Latvia will use the proceeds from the sale of $1.25 billion in bonds sold yesterday to lower debt- servicing costs and refinance an international loan it took in 2008, Finance Minister Andris Vilks said.
The Baltic country sold the seven-year bond, denominated in dollars, at a yield of 2.889 percent, the lowest it has ever sold debt for on foreign markets, according to a statement from the Finance Ministry in Riga, e-mailed late yesterday.
“While improving Latvia’s credit ratings, we have a unique possibility to refinance our external debt in international financial markets,” Vilks said in the statement. Yesterday’s bond sale, the third since June last year, will allow Latvia to “lower the cost of debt servicing in the near term,” he said.
Latvia took a loan from the European Union and International Monetary Fund in 2008 after a real estate-fueled boom turned bust and its second-biggest bank needed a rescue.
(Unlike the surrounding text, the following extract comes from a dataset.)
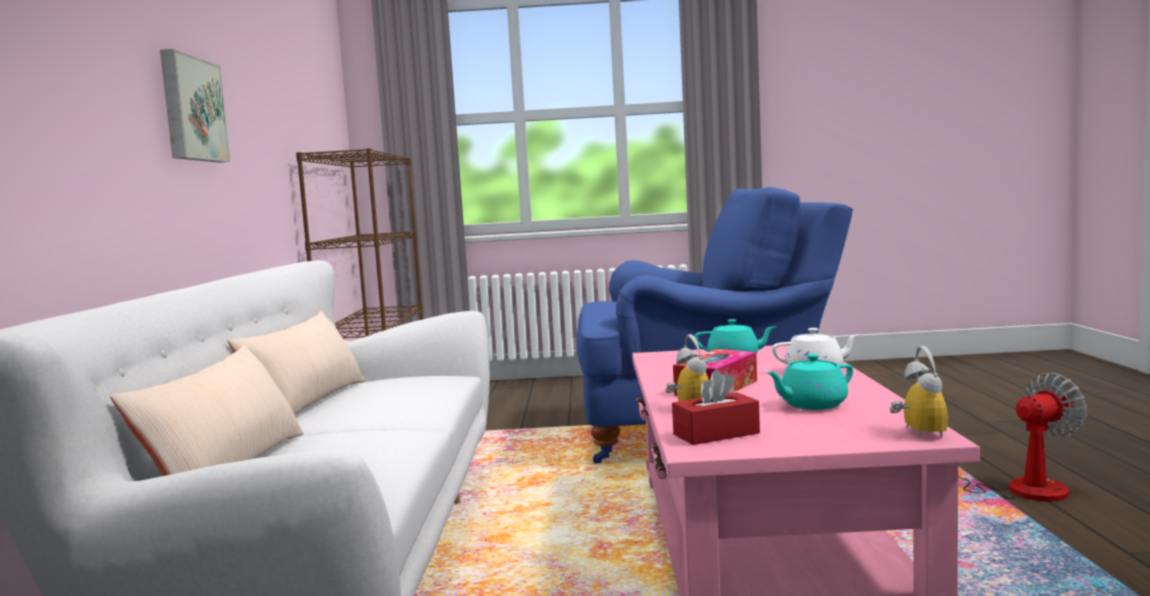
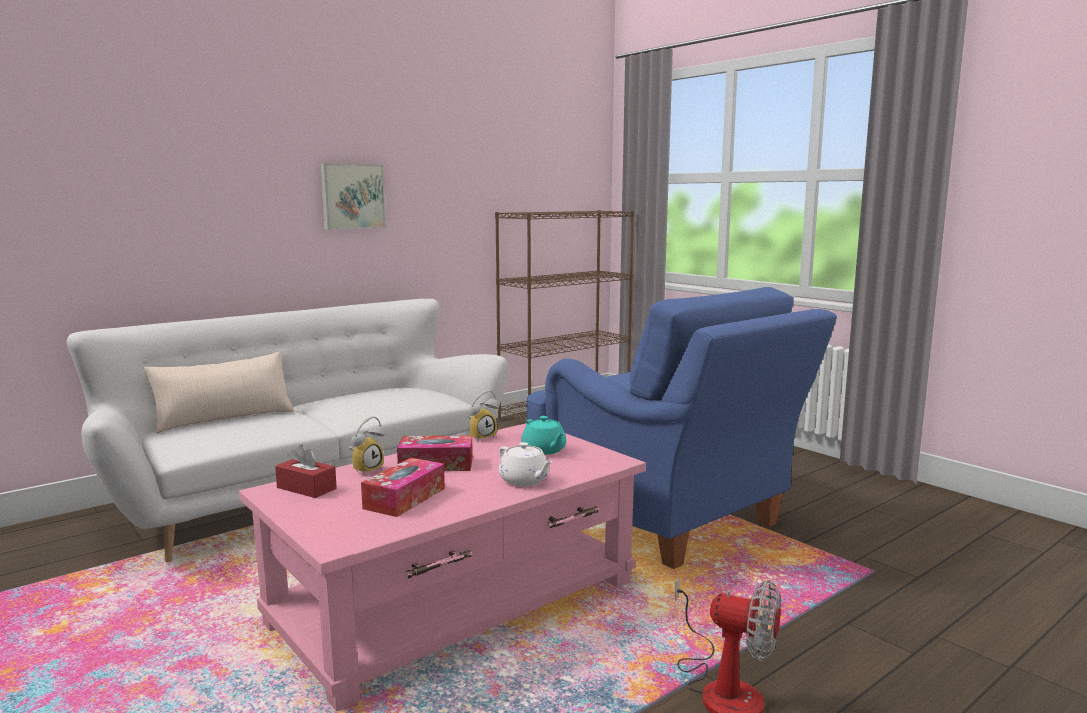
camera: 50 degrees right, 5 degrees up
beige pillow [228,311,365,415] -> none
turquoise teapot [766,354,853,410] -> tissue box [361,458,445,517]
alarm clock [889,346,948,438] -> alarm clock moved to [468,390,499,442]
It repaid about 211 million euros ($275.3 million) ahead of schedule to the IMF in September, cutting its outstanding debt to the fund by 18 percent.
The yield on the bond sold yesterday, due Jan. 2020, rose 3 basis points as of 11:50 a.m. in Riga to 2.9196, according to Bloomberg data.
The IMF imposes a 200-basis-point surcharge on loans, such as Latvia’s, whose volume exceeds 300 percent of the country’s quota at the fund and another 100 basis-point surcharge on loans above that threshold for more than three years.
Latvia’s loan from the fund at the end of October was 424 percent of its quota, after peaking at 691 percent in 2010, according to the IMF. The country would have been paying the additional surcharge on loans outstanding for more than 3 years since the end of last year.